WordWoman Joins the MCU


Long after the Avengers have obliterated Thanos
and Ant Man has saved the Quantum Realm,
after the Vibranium is secured by Wakanda
and the Guardians of the Galaxy protect the universe again,
the Russo brothers return to the silver screen
with their newest hero, WordWoman, disguised
as a middle-aged mother and wife.  
She wields a pen. A journal. A library of slender books.
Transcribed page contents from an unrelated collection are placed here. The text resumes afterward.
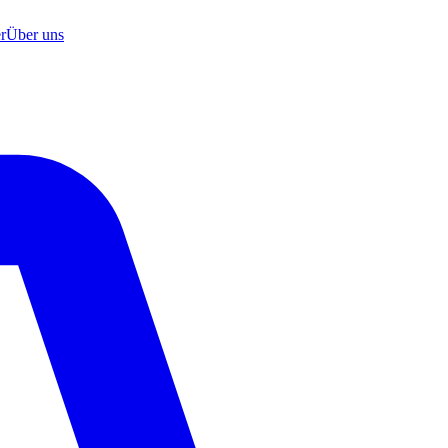
r
Über uns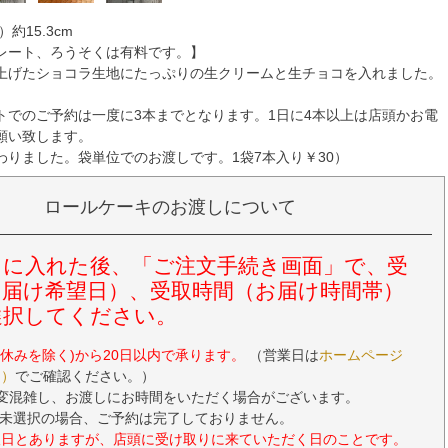
）約15.3cm
レート、ろうそくは有料です。】
上げたショコラ生地にたっぷりの生クリームと生チョコを入れました。
。
トでのご予約は一度に3本までとなります。1日に4本以上は店頭かお電
願い致します。
わりました。袋単位でのお渡しです。1袋7本入り￥30）
ロールケーキのお渡しについて
トに入れた後、「ご注文手続き画面」で、受
お届け希望日）、受取時間（お届け時間帯）
選択してください。
の休みを除く)から20日以内で承ります。
（営業日は
ホームページ
ら）
でご確認ください。）
は大変混雑し、お渡しにお時間をいただく場合がございます。
未選択の場合、ご予約は完了しておりません。
望日とありますが、店頭に受け取りに来ていただく日のことです。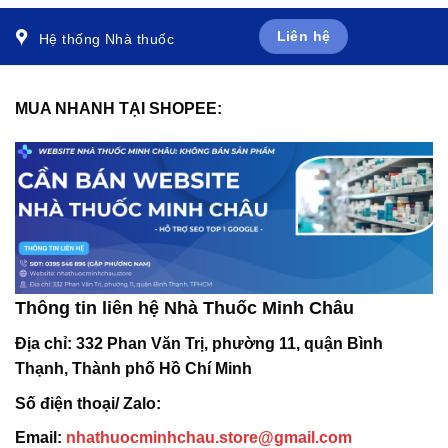
Liên hệ
Hệ thống Nhà thuốc
MUA NHANH TẠI SHOPEE:
Thông tin liên hệ Nhà Thuốc Minh Châu
Địa chỉ:
332 Phan Văn Trị, phường 11, quận Bình
Thạnh, Thành phố Hồ Chí Minh
Số điện thoại/ Zalo:
Email:
nhathuocminhchau.store@gmail.com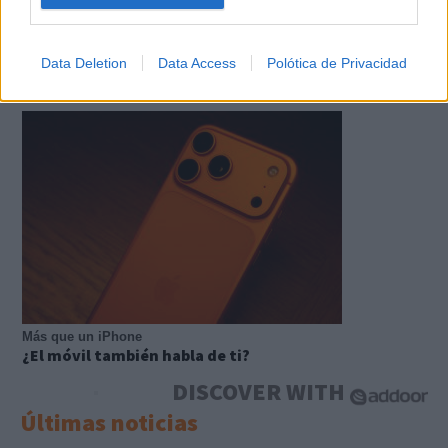
Data Deletion
Data Access
Polótica de Privacidad
Todos lo haremos en 2026
Así será tu día a día en 2026
Más que un iPhone
¿El móvil también habla de ti?
DISCOVER WITH
Últimas noticias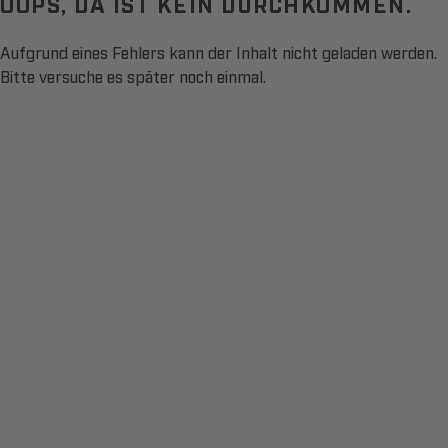
OOPS, DA IST KEIN DURCHKOMMEN.
Aufgrund eines Fehlers kann der Inhalt nicht geladen werden.
Bitte versuche es später noch einmal.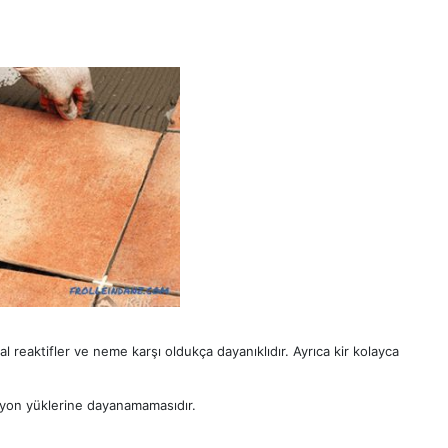
l reaktifler ve neme karşı oldukça dayanıklıdır. Ayrıca kir kolayca
asyon yüklerine dayanamamasıdır.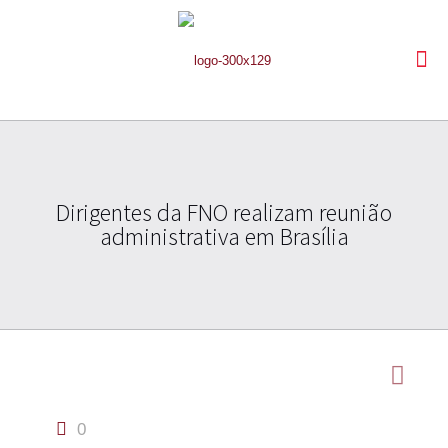
Dirigentes da FNO realizam reunião
administrativa em Brasília
0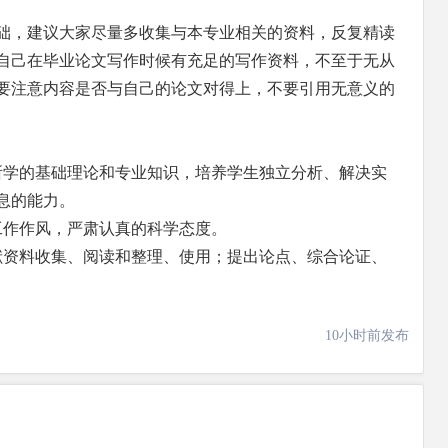
础，建议大家尽量多收集与本专业相关的资料，反复精读
自己在毕业论文写作时候有充足的写作资料，不至于无从
要注意内容是否与自己的论文对得上，不要引用无意义的
所学的基础理论和专业知识，培养学生独立分析、解决实
息的能力。
工作作风，严肃认真的科学态度。
献资料收集、阅读和整理、使用；提出论点、综合论证、
10小时前发布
No one would ever suspect she could be a hero,
least of all her. Heck, she can’t even keep the rodents
out of her garden, much less root the evil out of the world.
Audiences yawn as they watch her sit at her kitchen counter
in her slouchy sweater and wool slippers. For hours.
“Where’s the action?” someone shouts as he gets up
for another bucket of buttered popcorn.
That’s when Stan Lee shows up as the UPS man,
shocking everyone, and he delivers her a copy
of Rilke’s Letters to a Young Poet. Cut to the next scene,
she’s in a black pleather bodysuit wearing lots of mascara,
a dark ponytail high on her head streaked with silver.
She’s ripped and ready to do what it takes to make peace.  
“Was that Neruda?” someone whispers in the front aisle
as she slings poems, one after another,
stunning her enemies into silence.
“I think Amichai,” someone says. “Or Shihab Nye.”
When the movie is over, most people are grumbling
that superheroes just aren’t what they used to be.
But in the back, perhaps, a young girl is scribbling
words on a napkin. She’s ready to save the world.